Because of this, Ouimet believes that next fall will see a lot of returning faces as the campus hopefully opens up more.
Ouimet said one of the main reasons students decided to wait out the storm was due to the various decisions made by Castleton in response to the pandemic. Marc Casabonne, a freshman at UVM, said before Castleton’s decision to be fully online for the fall, he had strong interest in coming here.
“I chose UVM and had three online classes in the fall, so yes, I’d say Covid did contribute a bit to my decision to go to UVM over Castleton,” Casabonne said.
Ouimet also added that the pandemic pushed some students to decide to stay in Vermont, and freshman Machaela Corbin fits that mold.
“I wanted to stay in Vermont so if I needed to pack my stuff and get sent home quickly, I would feel a little more comfortable,” said Machaela Corbin, who lives in Swanton.
Corbin also addressed how the early rise of the pandemic played another pivotal part in her decision.
“I got sent home from high school in February so I didn’t really have as much time to plan and talk to counselors, so I figured Castleton would be a good fit,” she said.
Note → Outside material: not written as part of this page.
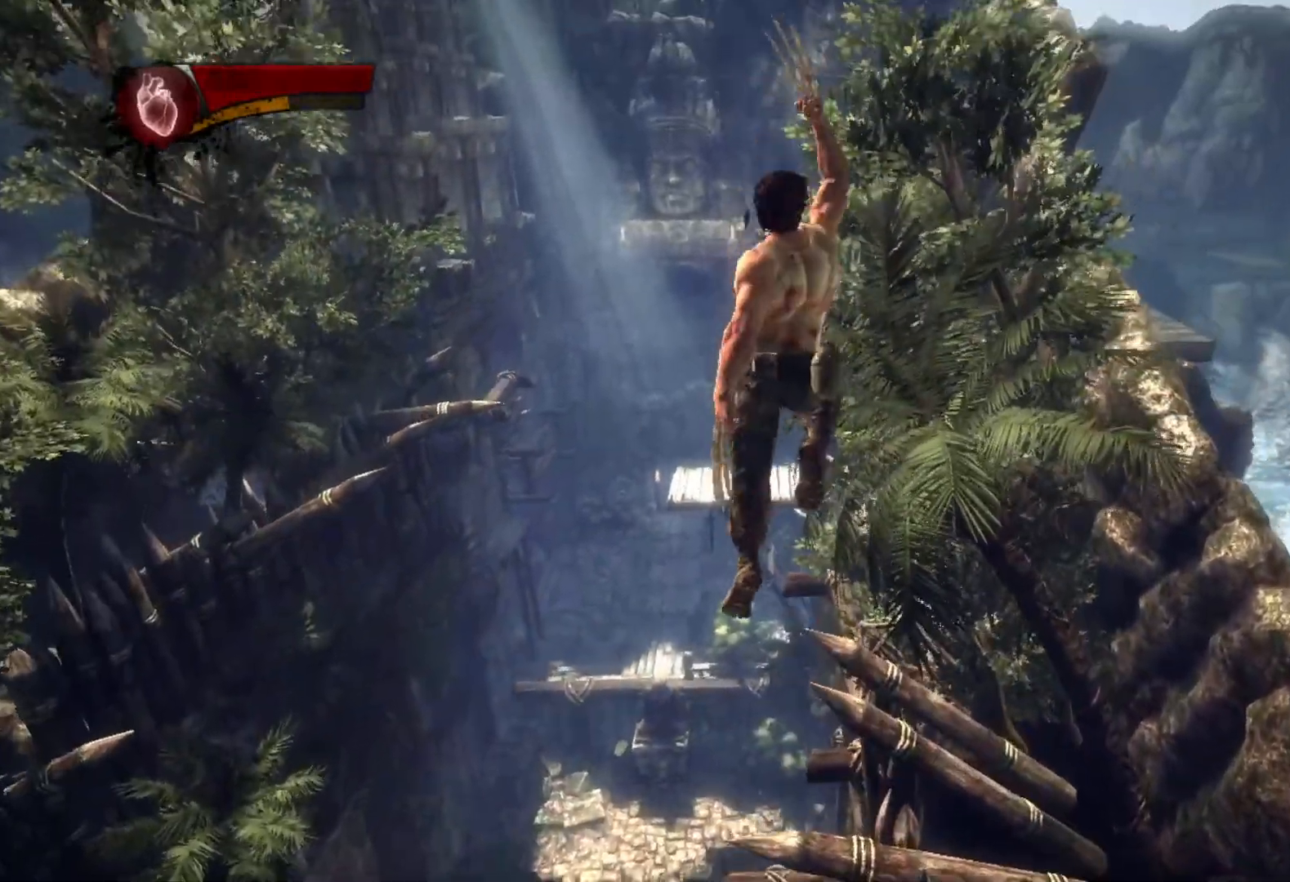
{"buttons": ["CIRCLE", "TRIANGLE"], "left_stick": "up", "right_stick": "center", "events": [[67, "TRIANGLE", "down"], [83, "CIRCLE", "down"], [167, "L2", "up"]]}
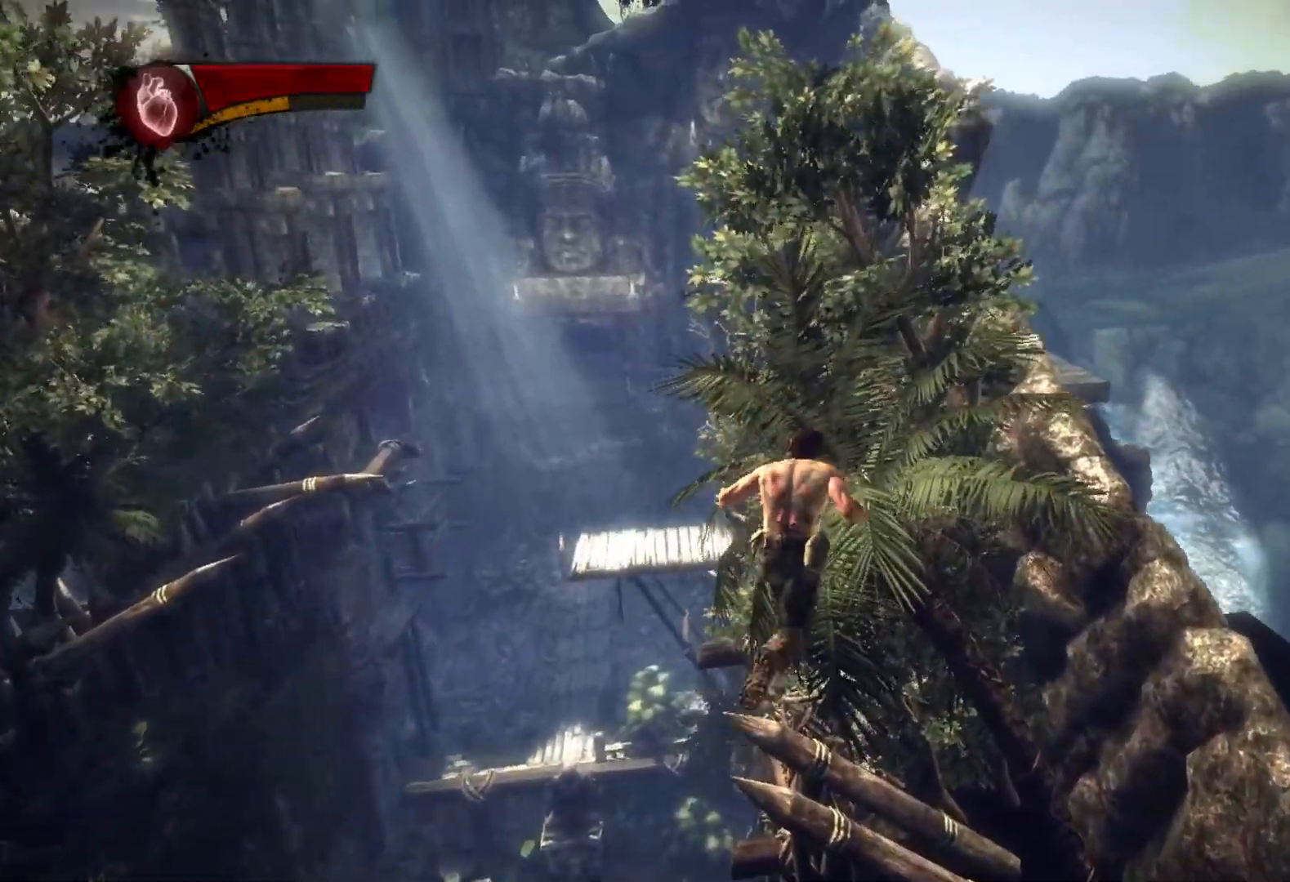
{"buttons": [], "left_stick": "up", "right_stick": "center", "events": [[133, "CIRCLE", "up"], [150, "TRIANGLE", "up"], [283, "right_stick", "down-left"], [417, "right_stick", "center"]]}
In addition to seeing an increase in student interest for the fall, the Admission Office recently began in-person admissions tours of the campus as well, signaling progress towards a return to normalcy for the fall.
“We have Monday through Friday twice a day, and Saturday mornings are available, but if you look at the calendar, they’re all filling in pretty quickly,” Ouimet said. “There was a lot of pent-up demand.”
Currently the tours are limited to two students and their families, with hopes that larger groups will be allowed in the next couple months, he said.